Le silence règne dans la salle. Les respirations s’accordent, les corps s’alignent, les regards se concentrent. Au centre, Almis Kenedid William Siad guide ses élèves avec une sérénité qui force le respect. Sa voix est douce, son geste précis. Rien n’est laissé au hasard. Derrière cette maîtrise se cache un parcours hors du commun, celui d’un Djiboutien qui a fait du yoga bien plus qu’une discipline sportive : une véritable philosophie de vie.
À 33 ans, Almis incarne une nouvelle génération de sportifs qui repoussent les frontières des disciplines traditionnelles. Ingénieur cartographe de formation, professeur de Hatha Yoga par vocation et fondateur de la Méthode Arvind, il est aujourd’hui l’un des principaux ambassadeurs du yoga djiboutien sur la scène internationale.

Son ascension a été couronnée par une performance historique lors du Championnat du monde de Yogasana, disputé à Ahmedabad, en Inde, où il a décroché une remarquable cinquième place dans la catégorie individuelle masculine junior. Un résultat qui témoigne de son niveau d’excellence et place Djibouti parmi les nations capables de rivaliser dans une discipline encore méconnue dans le pays.
Pourtant, rien ne prédestinait Almis à suivre cette voie. Né en France le 29 janvier 1993 et élevé à Djibouti, il grandit dans un environnement où les arts martiaux, les récits initiatiques et les mangas nourrissent son imaginaire. Tandis que beaucoup admirent les exploits physiques des héros, lui s’interroge sur leur discipline intérieure, leur maîtrise de soi et leur force mentale.
Cette quête l’accompagne durant ses études d’ingénieur. Malgré une carrière prometteuse dans la cartographie, un sentiment d’inachevé persiste. « Il manquait quelque chose », confie-t-il. Ce vide intérieur trouvera sa réponse lors d’une conférence sur les médecines holistiques à Toulouse. La rencontre avec son futur mentor marque un tournant décisif.
La découverte du Yoga
En mars 2020, il choisit de partir en Inde, berceau du yoga. Dans un ashram de Haidakhan, au pied de l’Himalaya, il découvre la dimension spirituelle de cette pratique millénaire. Loin de se limiter aux postures, le yoga devient pour lui un art de vivre fondé sur l’équilibre entre le corps, le souffle, l’esprit et la conscience.

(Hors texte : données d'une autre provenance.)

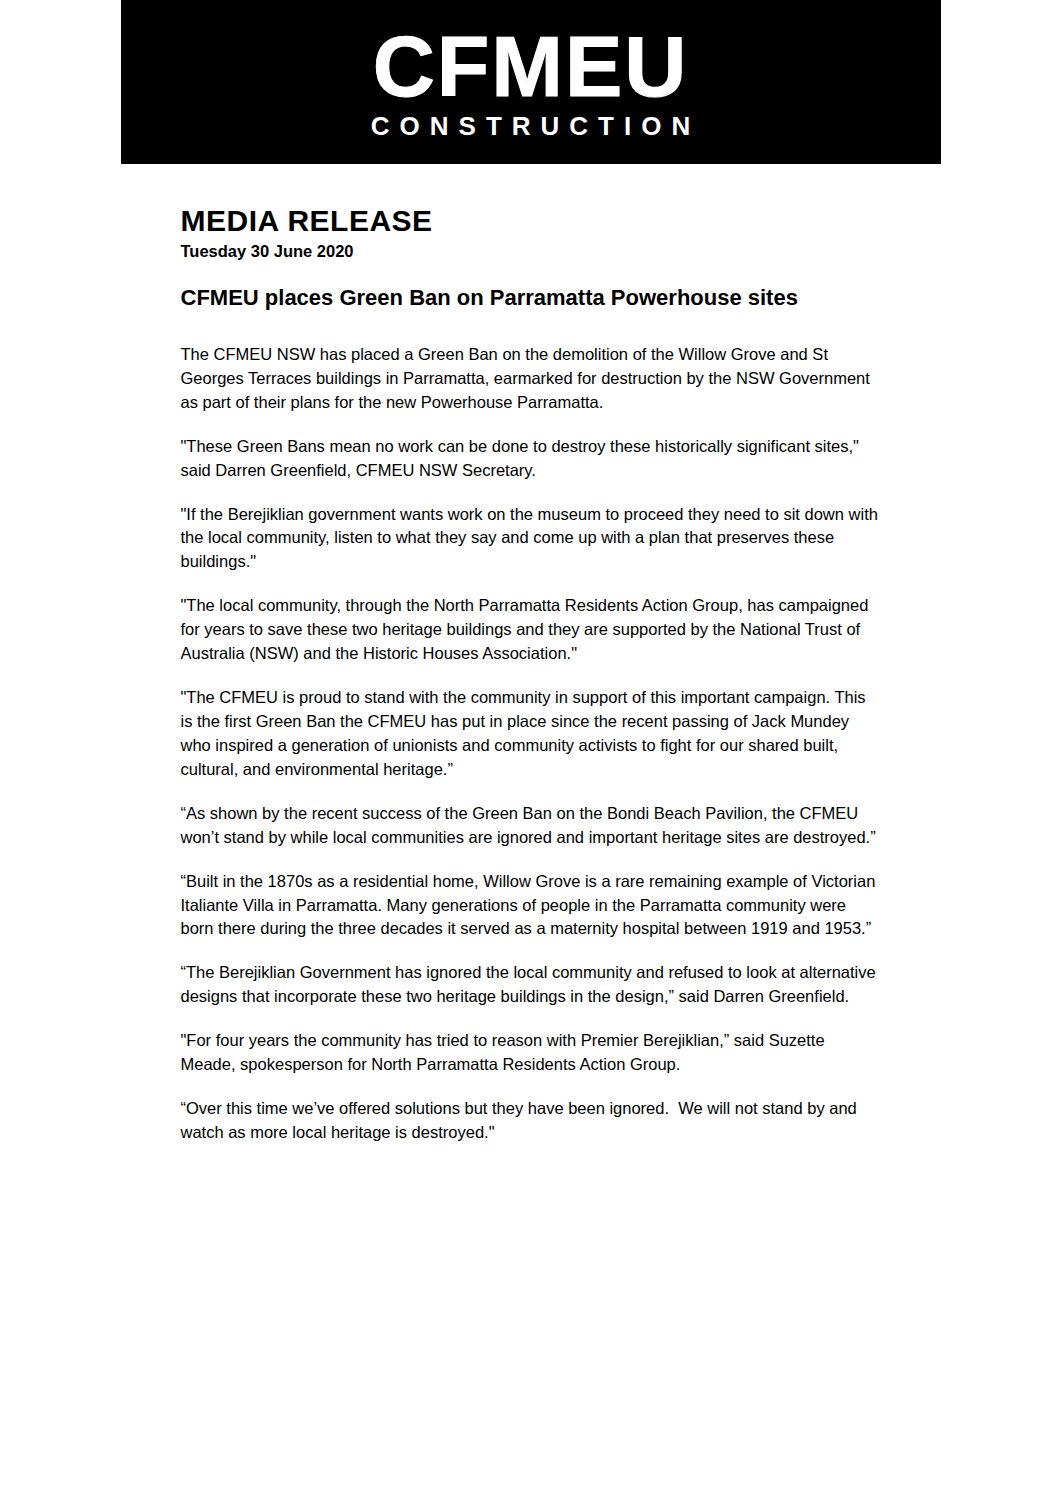CFMEU
CONSTRUCTION
MEDIA RELEASE
Tuesday 30 June 2020
CFMEU places Green Ban on Parramatta Powerhouse sites
The CFMEU NSW has placed a Green Ban on the demolition of the Willow Grove and St Georges Terraces buildings in Parramatta, earmarked for destruction by the NSW Government as part of their plans for the new Powerhouse Parramatta.
"These Green Bans mean no work can be done to destroy these historically significant sites," said Darren Greenfield, CFMEU NSW Secretary.
"If the Berejiklian government wants work on the museum to proceed they need to sit down with the local community, listen to what they say and come up with a plan that preserves these buildings."
"The local community, through the North Parramatta Residents Action Group, has campaigned for years to save these two heritage buildings and they are supported by the National Trust of Australia (NSW) and the Historic Houses Association."
"The CFMEU is proud to stand with the community in support of this important campaign. This is the first Green Ban the CFMEU has put in place since the recent passing of Jack Mundey who inspired a generation of unionists and community activists to fight for our shared built, cultural, and environmental heritage.”
“As shown by the recent success of the Green Ban on the Bondi Beach Pavilion, the CFMEU won’t stand by while local communities are ignored and important heritage sites are destroyed.”
“Built in the 1870s as a residential home, Willow Grove is a rare remaining example of Victorian Italiante Villa in Parramatta. Many generations of people in the Parramatta community were born there during the three decades it served as a maternity hospital between 1919 and 1953.”
“The Berejiklian Government has ignored the local community and refused to look at alternative designs that incorporate these two heritage buildings in the design,” said Darren Greenfield.
"For four years the community has tried to reason with Premier Berejiklian,” said Suzette Meade, spokesperson for North Parramatta Residents Action Group.
“Over this time we’ve offered solutions but they have been ignored. We will not stand by and watch as more local heritage is destroyed."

De retour en France, il approfondit sa formation auprès de l’Alliance Française de Yoga à Paris et se spécialise dans plusieurs domaines, notamment le yoga pour enfants et le yoga prénatal. Son esprit d’ingénieur l’amène à observer, expérimenter et perfectionner son enseignement jusqu’à concevoir une approche originale : la Méthode Arvind. Inspirée notamment du Quantum Yoga, cette méthode propose un accompagnement personnalisé où chaque pratiquant progresse selon ses capacités et ses besoins. Mais la réussite personnelle n’est pas la seule ambition d’Almis. Son engagement dépasse les salles de pratique. En portant les couleurs nationales lors des compétitions internationales, il souhaite ouvrir de nouvelles perspectives à la jeunesse djiboutienne. « Je ne représente pas seulement mon parcours, je représente aussi les rêves de nombreux jeunes Djiboutiens », affirme-t-il.
Son discours est empreint d’optimisme. Il croit au potentiel des jeunes, à condition qu’ils bénéficient d’encadrement, de modèles inspirants et d’opportunités. Pour lui, le sport est un puissant levier d’épanouissement personnel, de discipline et de confiance en soi.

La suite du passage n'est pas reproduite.